Eğer ekmek bugün 3 liraysa, mazot, benzin 20 lirayı geçtiyse bunun temel sebebi kurdaki artış. Eğer döviz kuru bu kadar artmasaydı dünyadaki fiyat artışları kadar artsaydı bugün benzinin, mazotun olacağı 8-9 lira bilemedin 10 lira. Bunun tek sebebi kur artışı, Türkiye özel yaşadı bunu, başka ülkelerde böyle bir şey yok. Beceremediler, yönetemiyorlar. Maalesef bu kötü yönetimin bu ülkeye ödettiği bedel çok büyük.”
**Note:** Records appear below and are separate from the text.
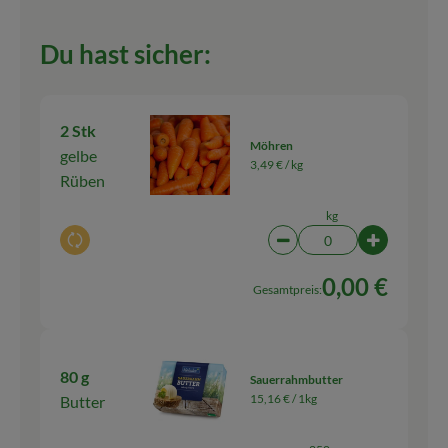
Du hast sicher:
2 Stk
Möhren
gelbe
3,49 € /
kg
Rüben
kg
Auswahl ändern
Artikelanzahl verringern
Artikelanza
0,00 €
Gesamtpreis:
80 g
Sauerrahmbutter
15,16 € /
1kg
Butter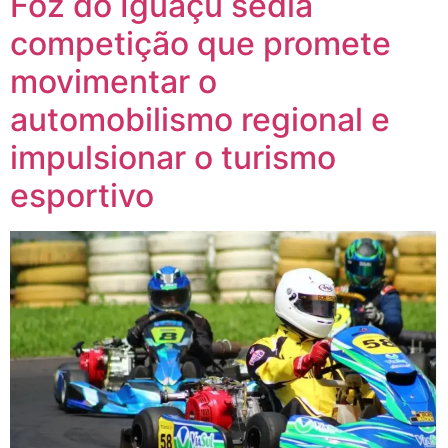
Foz do Iguaçu sedia
competição que promete
movimentar o
automobilismo regional e
impulsionar o turismo
esportivo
‘BİZ SİYASETTE UZLAŞI DEDİK’

Babacan, 6 partinin Güçlendirilmiş Parlamenter Sistem konusundaki mutabakatının önemine dikkat çekerek, şunları söyledi: “Biliyorsunuz şubat ayının sonunda, 6 parti olarak Güçlendirilmiş Parlamenter Sistem konusundaki hedefimizi ilan ettik, önemli bir mutabakat sağladık. Yakın siyasi tarihimizde bir ilki gerçekleştirdik. 45 sayfalık bir metin üzerinde her cümlesine kadar mutabık kaldık. İktidar partileri ülkeyi kutuplaştırarak, ayrıştırarak, ötekileştirerek yönetirken, şiddeti kutsayarak yönetirken, geçen hafta Adana’da olanları nasıl kutsadılar gördük. Copla sivil vatandaşları döven polisi Bahçeli ‘alnından öperim’ diyor. Ülkeye empoze ettikleri siyaset iklimi bu, ayrıştırmak, şiddet dili, ötekileştirmek.
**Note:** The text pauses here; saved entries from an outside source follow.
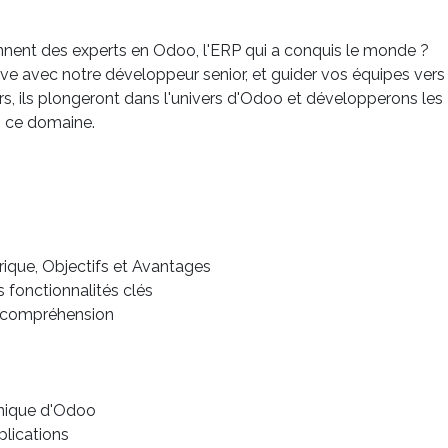
nent des experts en Odoo, l'ERP qui a conquis le monde ?
e avec notre développeur senior, et guider vos équipes vers
rs, ils plongeront dans l'univers d'Odoo et développerons les
s ce domaine.
rique, Objectifs et Avantages
 fonctionnalités clés
e compréhension
hnique d'Odoo
lications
Bizler, siyasette ‘uzlaşı’ dedik, ‘mutabakat’ dedik. Yarın bizim ev sahipliğimizde, 6 partinin genel başkanı bir araya geleceğiz ve bundan sonraki süreci değerlendireceğiz. Evet parlamenter sistem diye bir hedef koyduk ama önümüzdeki ilk seçimden o hedefe doğru nasıl yürüyeceğiz, ülkemizin ihtiyaçları neler bütün bu konularda da diğer siyasi partilerle bir ortak payda ne kadar yakalarız, hangi alanlarda yakalarız bunun arayışını yarın itibariyle başlatmış olacağız. Genel Merkezimizde Sayın Kemal Kılıçdaroğlu’nu, Sayın Gültekin Uysal’ı, Sayın Ahmet Davutoğlu’nu, Sayın Meral Akşener’i ve Sayın Temel Karamollaoğlu’nu ağırlayacağız. Görüşmelerimizin ülkemiz için hayırlı olmasını temenni ediyorum.”

‘SEÇİM KANUNU İLE KENDİ KAZDIKLARI KUYUYA DÜŞECEKLER’
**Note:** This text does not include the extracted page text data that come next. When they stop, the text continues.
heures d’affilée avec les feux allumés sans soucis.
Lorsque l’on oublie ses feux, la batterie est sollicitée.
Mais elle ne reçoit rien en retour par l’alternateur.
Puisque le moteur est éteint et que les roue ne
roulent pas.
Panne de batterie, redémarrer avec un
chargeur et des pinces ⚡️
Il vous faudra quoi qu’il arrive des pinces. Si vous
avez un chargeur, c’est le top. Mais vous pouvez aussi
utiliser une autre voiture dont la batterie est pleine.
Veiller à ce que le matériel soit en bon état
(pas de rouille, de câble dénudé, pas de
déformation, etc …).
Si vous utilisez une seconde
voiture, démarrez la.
Seçim yasasında yapılacak olan düzenlemeyle ilgili olarak ise Babacan, “Ne yapıyorlar 2018 seçim kuralları, matematiği böyle olmasaydı biz daha çok milletvekili çıkaracaktık diyorlar. Az oy alan partilerden çok oy alan partilere doğru milletvekillerini kaydırmaya çalışıyorlar. Seçim günü geldiğinde kimin çok oy alacağını kimin az oy alacağını millet belirleyecek, siz belirlemeyeceksiniz. İnanın göreceğiz, bu çıkartmaya çalıştıkları seçim kanunu var ya, kendi kazdıkları kuyuya kendileri düşecek, önce Bahçeli düşecek, ardından da Erdoğan düşecek. Nasıl 2018 seçimlerinde 50 artı 1 dediler, sonra yanlış yapmışız 40 artı 1 olsaydı, oylar düştükçe ne diyorlar keşke 30 artı 1 olsaydı, şimdi nasıl pişmanlar. Günü geldiğinde keşke değiştirmeseydik diyecekler. Milletimizin desteğini arkamıza aldıktan sonra korkacak hiçbir şey yok. Milletimizin sağduyusuna güveniyoruz, milletimizin ferasetine güveniyoruz.” diye konuştu.